= Fiji Intelligence Services =

The Fiji Intelligence Services (FIS) is a former intelligence agency of the Republic of the Fiji Islands. Its official purpose is "to handle national security matters".

It was established in 1988 by the government of Sitiveni Rabuka, which had come to power in a military coup in 1987. Describing it ten years later, Rabuka said: "We had to set up an intelligence unit that would incorporate both criminal and military intelligence, and in fact they recruited from both the police and the army for the Fiji Intelligence Services". The FIS was abolished in 1999 by Prime Minister Mahendra Chaudhry's government, and due to be revived in 2008 by the government of Commodore Voreqe Bainimarama, which had seized power in the 2006 military coup. The Bainimarama government announced that the FIS was being reestablished so as to "ensure a safe and secured Fiji from increasing terrorism threats", citing "the events of 9/11 in 2001 in the United States and recently in Bali", and more generally "rising terrorism worldwide".

Rabuka criticised the revival of the FIS in 2008, describing it as unnecessary, and hypothesised that its intended purpose was "perhaps keeping an eye out on what Australia and New Zealand are doing". Ousted Opposition leader Mick Beddoes was highly critical, stating that the FIS' revival might lead Fiji towards being a "police state". He expressed the view that it would "invade people's privacy and intrude on innocent people in the name of intelligence gathering", and that the funds put into a "spy network" would best be used on "heath, housing, water supply and road maintenance".

By early 2010, the FIS had not yet been revived, and the Bainimarama government announced it would create a National Intelligence Agency to replace it.
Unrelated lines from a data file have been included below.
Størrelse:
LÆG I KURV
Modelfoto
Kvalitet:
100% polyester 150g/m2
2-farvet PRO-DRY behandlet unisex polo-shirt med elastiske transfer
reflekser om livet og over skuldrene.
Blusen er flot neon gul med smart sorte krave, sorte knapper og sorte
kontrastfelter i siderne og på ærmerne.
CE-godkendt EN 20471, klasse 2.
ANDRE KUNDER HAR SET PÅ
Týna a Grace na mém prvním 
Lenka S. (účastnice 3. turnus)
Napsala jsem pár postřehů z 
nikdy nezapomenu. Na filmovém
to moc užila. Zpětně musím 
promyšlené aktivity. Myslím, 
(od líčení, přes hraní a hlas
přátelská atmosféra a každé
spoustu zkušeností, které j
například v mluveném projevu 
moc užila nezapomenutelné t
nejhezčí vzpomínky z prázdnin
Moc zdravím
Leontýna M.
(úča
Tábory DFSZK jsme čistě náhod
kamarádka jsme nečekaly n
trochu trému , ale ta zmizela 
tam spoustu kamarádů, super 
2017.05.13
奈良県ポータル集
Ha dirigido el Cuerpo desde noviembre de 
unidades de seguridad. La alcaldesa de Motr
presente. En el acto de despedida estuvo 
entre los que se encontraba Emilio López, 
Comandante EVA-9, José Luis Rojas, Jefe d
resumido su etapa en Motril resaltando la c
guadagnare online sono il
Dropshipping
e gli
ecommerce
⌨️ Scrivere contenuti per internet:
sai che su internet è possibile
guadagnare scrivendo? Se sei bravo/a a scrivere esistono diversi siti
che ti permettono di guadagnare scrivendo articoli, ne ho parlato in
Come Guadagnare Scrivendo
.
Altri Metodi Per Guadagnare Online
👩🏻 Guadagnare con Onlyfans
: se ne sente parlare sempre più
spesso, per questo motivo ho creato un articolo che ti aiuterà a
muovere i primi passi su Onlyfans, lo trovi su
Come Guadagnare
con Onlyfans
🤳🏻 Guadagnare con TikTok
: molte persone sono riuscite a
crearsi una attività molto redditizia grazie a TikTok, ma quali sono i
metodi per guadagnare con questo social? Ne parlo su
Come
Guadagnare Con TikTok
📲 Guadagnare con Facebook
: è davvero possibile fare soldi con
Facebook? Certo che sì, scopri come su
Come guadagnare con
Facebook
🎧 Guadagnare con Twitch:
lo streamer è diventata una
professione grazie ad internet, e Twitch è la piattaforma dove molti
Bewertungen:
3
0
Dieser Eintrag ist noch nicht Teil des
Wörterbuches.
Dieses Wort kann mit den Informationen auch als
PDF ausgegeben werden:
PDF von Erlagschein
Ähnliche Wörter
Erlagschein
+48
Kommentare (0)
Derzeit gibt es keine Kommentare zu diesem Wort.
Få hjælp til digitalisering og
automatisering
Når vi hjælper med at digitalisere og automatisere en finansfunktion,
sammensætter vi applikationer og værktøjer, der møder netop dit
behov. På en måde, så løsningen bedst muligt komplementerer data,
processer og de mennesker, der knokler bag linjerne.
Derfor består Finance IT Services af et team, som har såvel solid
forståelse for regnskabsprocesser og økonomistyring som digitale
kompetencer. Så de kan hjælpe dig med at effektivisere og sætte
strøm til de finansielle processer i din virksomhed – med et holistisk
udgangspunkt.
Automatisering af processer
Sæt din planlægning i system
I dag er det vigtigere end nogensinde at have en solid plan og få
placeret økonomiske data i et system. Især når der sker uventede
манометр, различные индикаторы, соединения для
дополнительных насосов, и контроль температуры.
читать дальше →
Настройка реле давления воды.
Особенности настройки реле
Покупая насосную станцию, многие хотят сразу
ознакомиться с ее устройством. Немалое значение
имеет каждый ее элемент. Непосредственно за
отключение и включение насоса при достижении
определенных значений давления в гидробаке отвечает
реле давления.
This new Agency would have "similar functions" to the FIS. It would protect Fiji's borders and "protect Fiji against the increasing global threat of terrorism". The Minister of Defence, Ratu Epeli Ganilau, however, added in May 2010 that the NIA would not be a "spy organisation", and that it would be "totally different" from the FIS: It would merely "strengthen the assessment and national security capability and co-ordination of the Ministry of Defence as the ministry responsible to (sic) the national security".

The FIS' director during the 1990s was Metuisela Mua, who was later convicted and jailed for his participation in the 2000 coup.